Свой вклад в антирусскую риторику внесли и основоположники марксизма — да такой, что некоторые их труды были негласно запрещены(!) к изданию в СССР86. Эти труды не остались, однако, не прочитанными учениками основоположников в старой России, и кое-кто из них полностью принял мнение Маркса-Энгельса о «гнусности» русской истории.
Взгляд на «плохую» отечественную историю был радостно подхвачен большевистскими смердяковыми, попал в школьные учебники, упрочился в подкорке у правых и левых (пусть и с разными мотивировками). Когда, начиная с 60-х, в СССР стали просачиваться запретные книги из-за рубежа, оказалось, что ветхие идеи продолжают жить и там, хоть и слегка обновленной жизнью. Общественный заказ и логика холодной войны подтолкнули развитие старых мифов на Западе в предсказуемом направлении: большевизм стал изображаться как естественное продолжение исторического пути России, от века прозябающей под знаком «парадигмы несвободы».
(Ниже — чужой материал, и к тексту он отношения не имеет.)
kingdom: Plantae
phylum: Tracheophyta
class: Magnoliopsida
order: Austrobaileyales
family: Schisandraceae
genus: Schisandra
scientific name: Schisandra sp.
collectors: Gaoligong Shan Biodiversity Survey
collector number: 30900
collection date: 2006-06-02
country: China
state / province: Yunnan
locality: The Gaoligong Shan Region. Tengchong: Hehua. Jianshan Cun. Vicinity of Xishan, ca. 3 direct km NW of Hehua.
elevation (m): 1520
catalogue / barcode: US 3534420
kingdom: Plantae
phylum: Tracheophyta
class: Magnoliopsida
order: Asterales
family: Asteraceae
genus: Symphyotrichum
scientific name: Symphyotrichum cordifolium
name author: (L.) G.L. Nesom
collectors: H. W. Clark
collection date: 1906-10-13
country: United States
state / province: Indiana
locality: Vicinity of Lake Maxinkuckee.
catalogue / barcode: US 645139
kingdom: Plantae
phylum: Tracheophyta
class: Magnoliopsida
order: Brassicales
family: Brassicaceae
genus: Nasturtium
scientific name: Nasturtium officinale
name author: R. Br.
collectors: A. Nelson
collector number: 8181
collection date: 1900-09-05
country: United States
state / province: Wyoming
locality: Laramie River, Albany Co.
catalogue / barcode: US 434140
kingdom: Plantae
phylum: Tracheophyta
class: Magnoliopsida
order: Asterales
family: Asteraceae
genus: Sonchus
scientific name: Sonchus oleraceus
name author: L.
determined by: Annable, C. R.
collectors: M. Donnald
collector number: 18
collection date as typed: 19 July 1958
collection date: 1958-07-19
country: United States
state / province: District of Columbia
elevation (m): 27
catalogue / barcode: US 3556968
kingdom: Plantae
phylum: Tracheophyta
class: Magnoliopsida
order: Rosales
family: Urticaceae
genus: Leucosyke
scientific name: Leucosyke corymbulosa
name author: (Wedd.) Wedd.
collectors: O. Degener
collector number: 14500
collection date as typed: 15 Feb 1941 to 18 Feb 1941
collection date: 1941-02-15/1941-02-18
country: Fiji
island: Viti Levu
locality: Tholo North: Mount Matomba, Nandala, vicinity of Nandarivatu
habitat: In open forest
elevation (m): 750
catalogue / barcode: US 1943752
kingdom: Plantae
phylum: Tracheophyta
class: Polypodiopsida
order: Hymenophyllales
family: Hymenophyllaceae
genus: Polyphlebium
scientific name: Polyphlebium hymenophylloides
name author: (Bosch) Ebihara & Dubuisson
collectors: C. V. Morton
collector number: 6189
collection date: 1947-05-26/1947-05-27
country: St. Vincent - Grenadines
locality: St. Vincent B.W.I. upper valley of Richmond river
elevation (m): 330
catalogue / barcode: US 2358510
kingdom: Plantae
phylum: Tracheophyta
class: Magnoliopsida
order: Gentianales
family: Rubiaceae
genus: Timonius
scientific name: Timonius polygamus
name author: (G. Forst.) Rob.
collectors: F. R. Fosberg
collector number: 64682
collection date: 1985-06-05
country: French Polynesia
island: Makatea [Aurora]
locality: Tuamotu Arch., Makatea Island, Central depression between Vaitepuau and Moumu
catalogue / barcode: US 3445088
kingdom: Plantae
Современный российский учебник для 10-х классов «Отечественная история» (сочинительницы Жарова Л.Н. и Мишина И.А.) описывает рубеж XIX-XX вв. в таких замечательных выражениях: «полуазиатская деспотическая власть царя..., забитость крестьянства»; «российское государство, вырываясь из оков варварства...» и проч.
То, как в стране принято освещать свой исторический путь, бесконечно важно для духа нации. Многие слышали выражение: «Битву при Садовой выиграл прусский школьный учитель», это довольно избитый афоризм. Мало кто, правда, ответит на вопрос, что же именно внушил этот самый учитель своим ученикам, и о какой битве речь. Это стоит знать.
Победа прусского войска над австрийским в 1866 году при Садовой (ныне в Чехии) открыла дорогу к объединению Германии. Произошло это два поколения спустя после унизительного Тильзитского мира 1807 года, по которому Пруссия утратила половину территории и населения и должна была, казалось, навек расстаться с мечтой о германском единстве. Вопреки жестоким реалиям (Венский конгресс 1815 года утвердил раскол Германии на 39 государств), эти два поколения воспитывались отнюдь не в унынии и пораженчестве. Не смирившись, казалось бы, с очевидным, «прусский учитель» внушал своим ученикам, что Германия разделена не навек, что немцы заслуживают лучшей участи, он воспитывал в них высокий дух, патриотизм, веру в свои силы, он пересказывал им слова Фихте о немецком величии. И этого оказалось достаточно!